*** Source document Section Begins ***
Rabbit in the Moon weaves the two documentary traditions of memoir and reporting to show how history violently intersects with individual lives. (The title refers to a Japanese metaphor that comes to symbolize the ways in which the U.S. government wanted Japanese-American citizens to betray their ethnic identity.) Omori features her own home movies in the film. Scenes of happy, prosperous Japanese-American families seen celebrating the large and small moments of their lives give way to images of people trying to make the best of their new existence amid the cinder block buildings of the Arizona camps, where there was no formal medical care or education. This footage stands in sharp contrast to government films, which, in condescending tones, cite the pleasant living conditions and modern plumbing of the camps.

Omori also looks at the strife within the Japanese-American community, beginning with the shift of power from the immigrant parents to their American-born children. She explores the ways in which the infamous loyalty questionnaire, given to detainees in 1943, was a precursor to the tactics used against so-called communists during the McCarthy era. And she revisits the irony of drafting Japanese Americans to fight for a nation that had stripped them and their families of basic Constitutional rights. She also talks to the principals involved in the Manzanar Resistance at a camp in California, where two Japanese-American teens were killed on the anniversary of Pearl Harbor. Omori brings a cinematographer's eye to her own history, replacing the murky communal memory of these years, which she represents with several seconds of black screen, with a new image: a broken pottery shard left behind in the camps, lying next to a delicate origami crane.
*** Source document Section Ends ***
*** Given information Section Begins ***
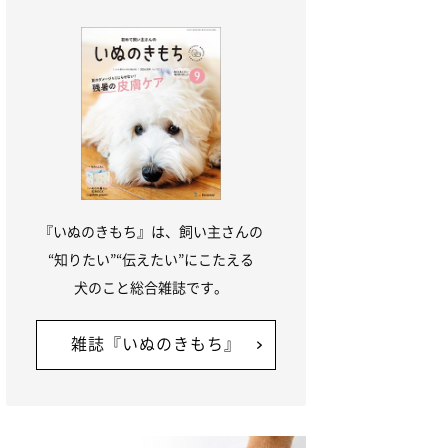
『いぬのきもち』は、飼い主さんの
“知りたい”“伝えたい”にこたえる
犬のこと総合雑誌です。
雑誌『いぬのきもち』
*** Given information Section Ends ***
*** Given information Section Begins ***
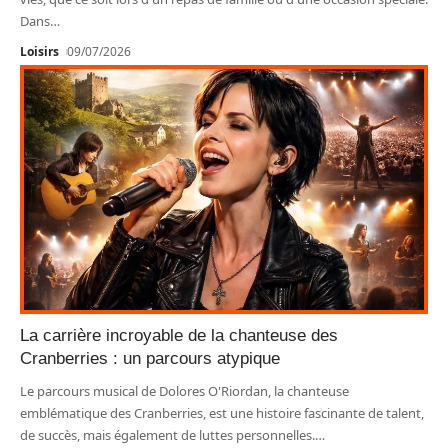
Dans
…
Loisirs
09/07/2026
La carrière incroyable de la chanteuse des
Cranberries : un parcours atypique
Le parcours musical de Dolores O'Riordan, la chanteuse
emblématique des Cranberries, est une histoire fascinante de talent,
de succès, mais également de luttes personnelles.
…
*** Given information Section Ends ***
*** Given information Section Begins ***
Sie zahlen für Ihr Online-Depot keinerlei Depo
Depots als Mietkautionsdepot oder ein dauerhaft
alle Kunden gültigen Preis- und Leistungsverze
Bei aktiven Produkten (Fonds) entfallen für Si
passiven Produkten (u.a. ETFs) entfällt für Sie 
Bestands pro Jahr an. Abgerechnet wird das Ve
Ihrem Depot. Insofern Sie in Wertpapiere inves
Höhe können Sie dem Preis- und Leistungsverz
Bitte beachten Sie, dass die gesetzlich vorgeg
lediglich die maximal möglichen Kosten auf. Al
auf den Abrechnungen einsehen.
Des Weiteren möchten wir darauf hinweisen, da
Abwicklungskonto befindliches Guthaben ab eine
*** Given information Section Ends ***
> **Activity A**:
Answer these questions using the Rabbit in the Moon text:
(i) In which state were the camps with cinder block buildings and no formal medical care or education?
(ii) In what year was the loyalty questionnaire given to detainees?
(iii) On which anniversary were two Japanese-American teens killed at the Manzanar camp?
> **Activity B**: Translate this sentence from the Rabbit in the Moon text into Spanish: "And she revisits the irony of drafting Japanese Americans to fight for a nation that had stripped them and their families of basic Constitutional rights."

> **Written reply A**:
(i) Arizona
(ii) 1943
(iii) The anniversary of Pearl Harbor

> **Written reply B**: Y vuelve a examinar la ironía de reclutar a estadounidenses de origen japonés para luchar por una nación que los había despojado a ellos y a sus familias de derechos constitucionales básicos.